===== Provided entries

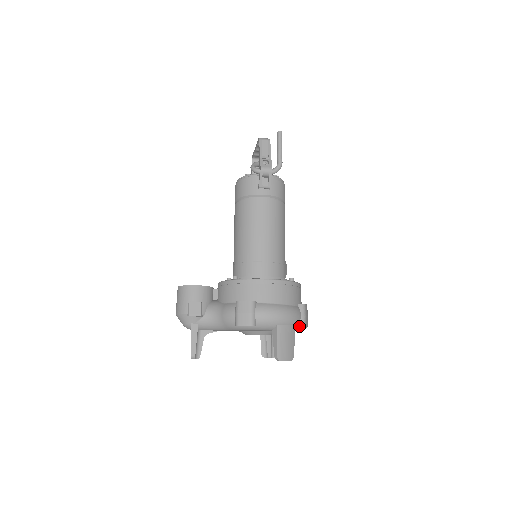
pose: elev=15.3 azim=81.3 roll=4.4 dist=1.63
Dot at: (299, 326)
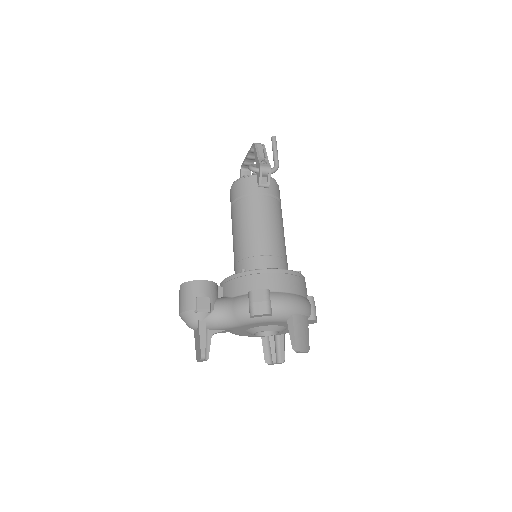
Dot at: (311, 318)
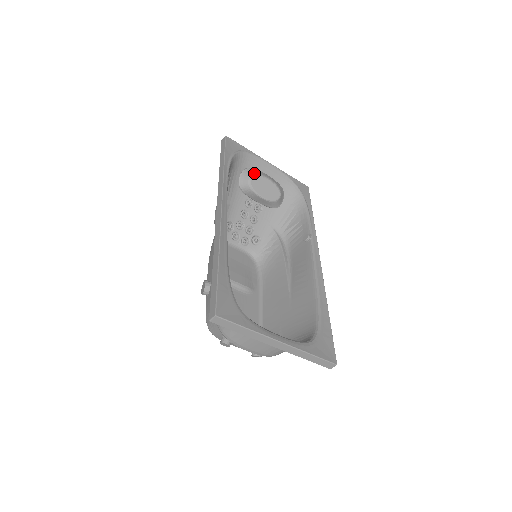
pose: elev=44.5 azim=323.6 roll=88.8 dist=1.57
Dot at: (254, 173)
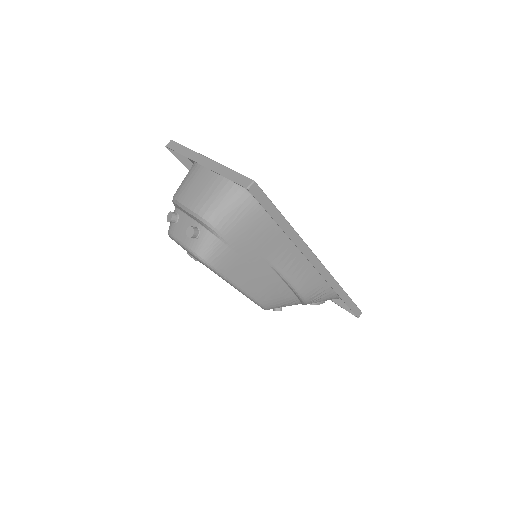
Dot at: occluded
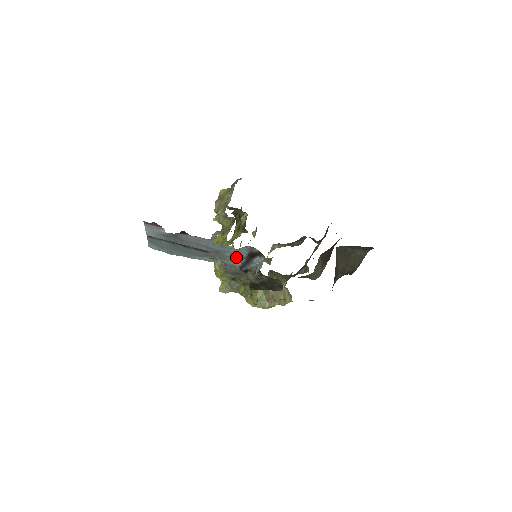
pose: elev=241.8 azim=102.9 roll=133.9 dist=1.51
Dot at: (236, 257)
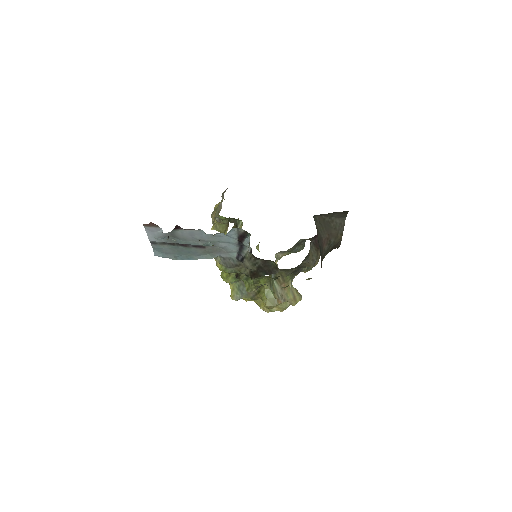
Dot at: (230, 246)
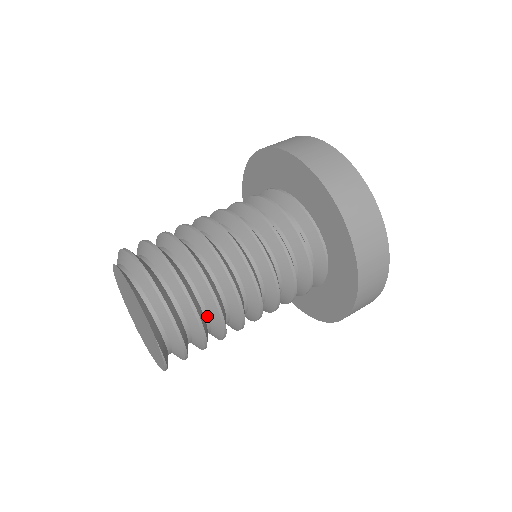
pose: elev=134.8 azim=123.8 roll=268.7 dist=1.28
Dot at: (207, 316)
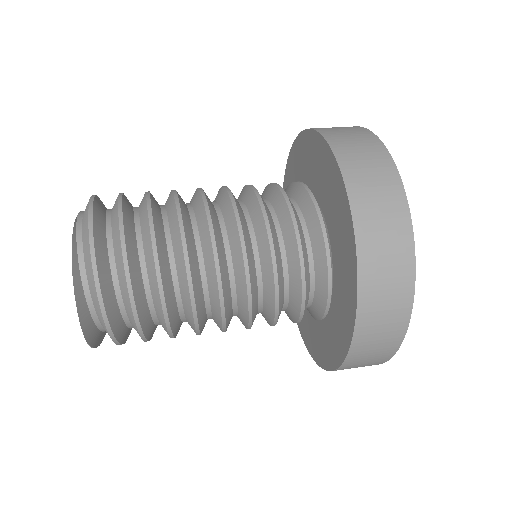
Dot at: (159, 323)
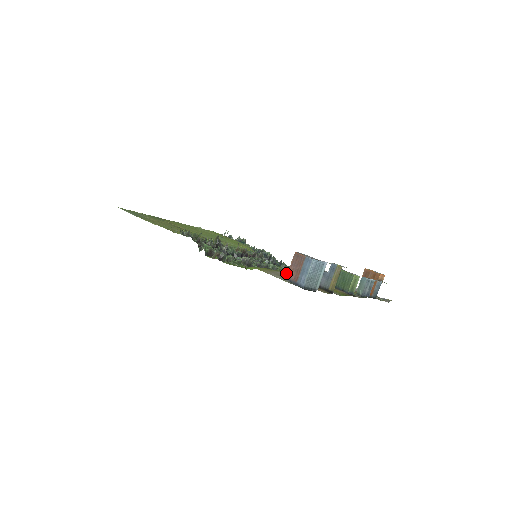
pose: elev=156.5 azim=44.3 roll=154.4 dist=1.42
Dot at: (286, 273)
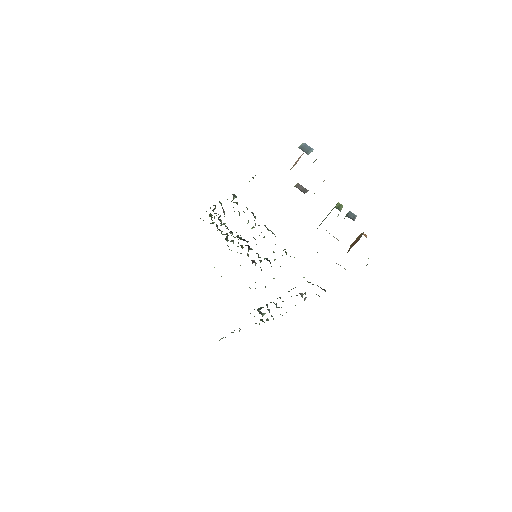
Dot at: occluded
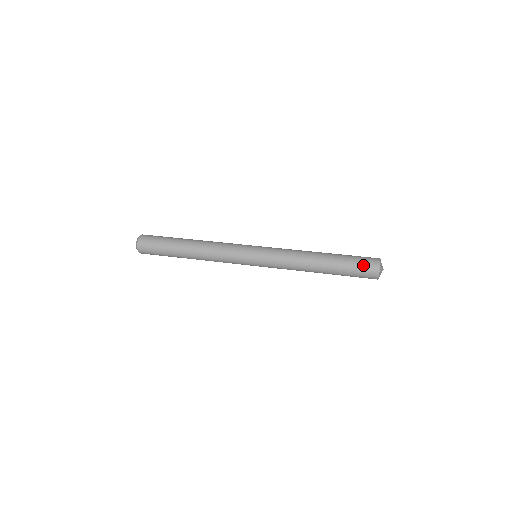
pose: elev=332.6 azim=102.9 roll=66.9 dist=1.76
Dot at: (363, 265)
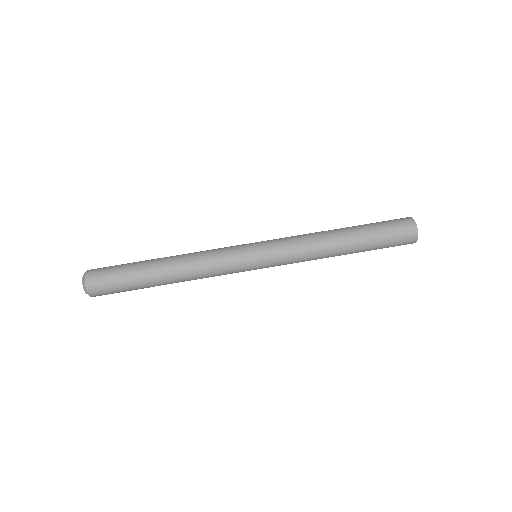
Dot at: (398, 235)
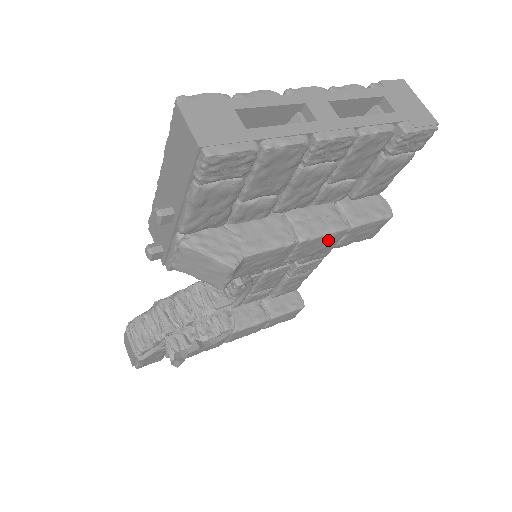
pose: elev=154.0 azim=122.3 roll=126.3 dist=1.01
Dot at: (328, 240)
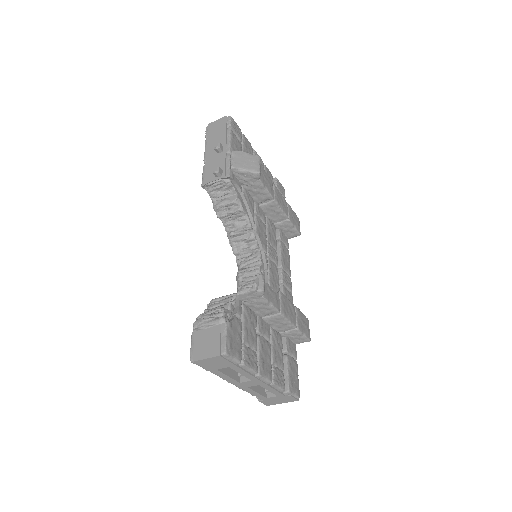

==========

**Brief**
Write out all the records again, switching "pose" to "view" wherever it appears and changing nothing else. Leave the pictures out.

**Written solution**
view: elev=15.3 azim=81.3 roll=4.4 dist=1.63
Dot at: (299, 326)
Dot at: (311, 318)
view: elev=44.5 azim=323.6 roll=88.8 dist=1.57
Dot at: (254, 173)
Dot at: occluded
view: elev=241.8 azim=102.9 roll=133.9 dist=1.51
Dot at: (236, 257)
Dot at: (230, 246)
view: elev=134.8 azim=123.8 roll=268.7 dist=1.28
Dot at: (207, 316)
Dot at: (159, 323)
view: elev=156.5 azim=44.3 roll=154.4 dist=1.42
Dot at: (286, 273)
Dot at: occluded
view: elev=332.6 azim=102.9 roll=66.9 dist=1.76
Dot at: (363, 265)
Dot at: (398, 235)
view: elev=154.0 azim=122.3 roll=126.3 dist=1.01
Dot at: (328, 240)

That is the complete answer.